____ RECORDS TO PROCESS

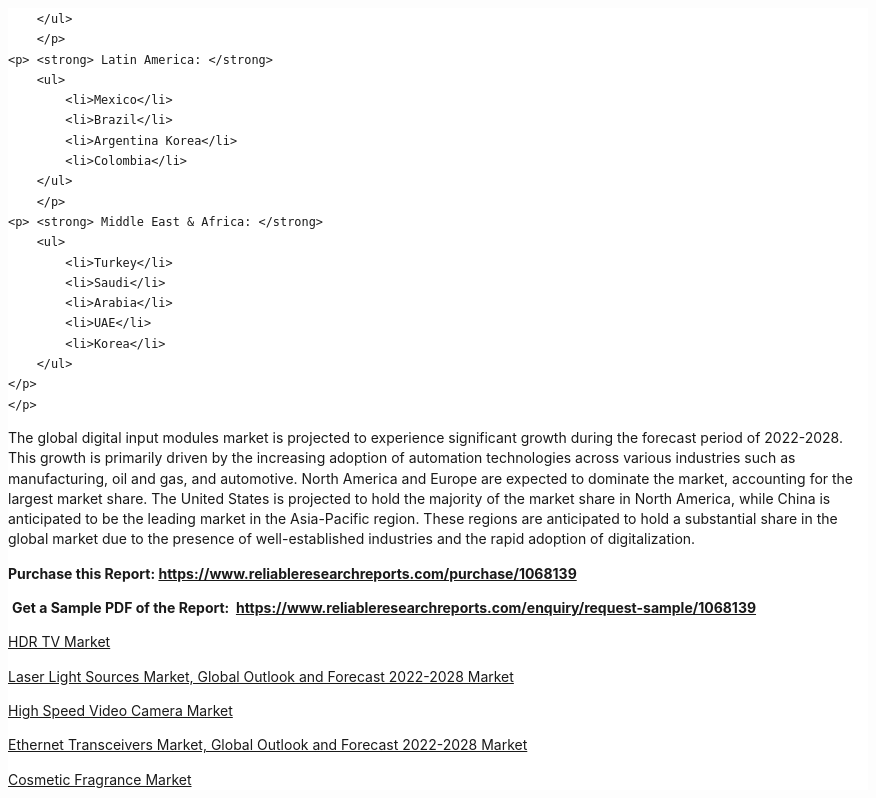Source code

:         </ul>
        </p> 
    <p> <strong> Latin America: </strong>
        <ul>
            <li>Mexico</li>
            <li>Brazil</li>
            <li>Argentina Korea</li>
            <li>Colombia</li>
        </ul>
        </p> 
    <p> <strong> Middle East & Africa: </strong>
        <ul>
            <li>Turkey</li>
            <li>Saudi</li>
            <li>Arabia</li>
            <li>UAE</li>
            <li>Korea</li>
        </ul>
    </p>
    </p>
<p><p>The global digital input modules market is projected to experience significant growth during the forecast period of 2022-2028. This growth is primarily driven by the increasing adoption of automation technologies across various industries such as manufacturing, oil and gas, and automotive. North America and Europe are expected to dominate the market, accounting for the largest market share. The United States is projected to hold the majority of the market share in North America, while China is anticipated to be the leading market in the Asia-Pacific region. These regions are anticipated to hold a substantial share in the global market due to the presence of well-established industries and the rapid adoption of digitalization.</p></p>
<p><strong>Purchase this Report: <a href="https://www.reliableresearchreports.com/purchase/1068139">https://www.reliableresearchreports.com/purchase/1068139</a></strong></p>
<p>&nbsp;<strong>Get a Sample PDF of the Report:&nbsp;&nbsp;<a href="https://www.reliableresearchreports.com/enquiry/request-sample/1068139">https://www.reliableresearchreports.com/enquiry/request-sample/1068139</a></strong></p>
<p><strong></strong></p>
<p><p><a href="https://medium.com/@brayanborer/hdr-tv-market-size-growth-forecast-2023-2030-abf49c25bd42">HDR TV Market</a></p><p><a href="https://github.com/JameTravis/Market-Research-Report-List-1/blob/main/laser-light-sources-market-global-outlook-and-forecast-2022-2028-market.md">Laser Light Sources Market, Global Outlook and Forecast 2022-2028 Market</a></p><p><a href="https://medium.com/@madelynhowe/high-speed-video-camera-market-size-growth-forecast-2023-2030-01513e626aed">High Speed Video Camera Market</a></p><p><a href="https://github.com/RichRobinson5/Market-Research-Report-List-1/blob/main/ethernet-transceivers-market-global-outlook-and-forecast-2022-2028-market.md">Ethernet Transceivers Market, Global Outlook and Forecast 2022-2028 Market</a></p><p><a href="https://www.linkedin.com/pulse/cosmetic-fragrance-market-size-growth-forecast-from-2023-kj3de/">Cosmetic Fragrance Market</a></p></p>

________

• [WHAT THE TASK ASKS] Since only a count is wanted, give the number of lines in the listing that contain the word "reliableresearchreports".

• [RESPONSE TO THIS TASK] 2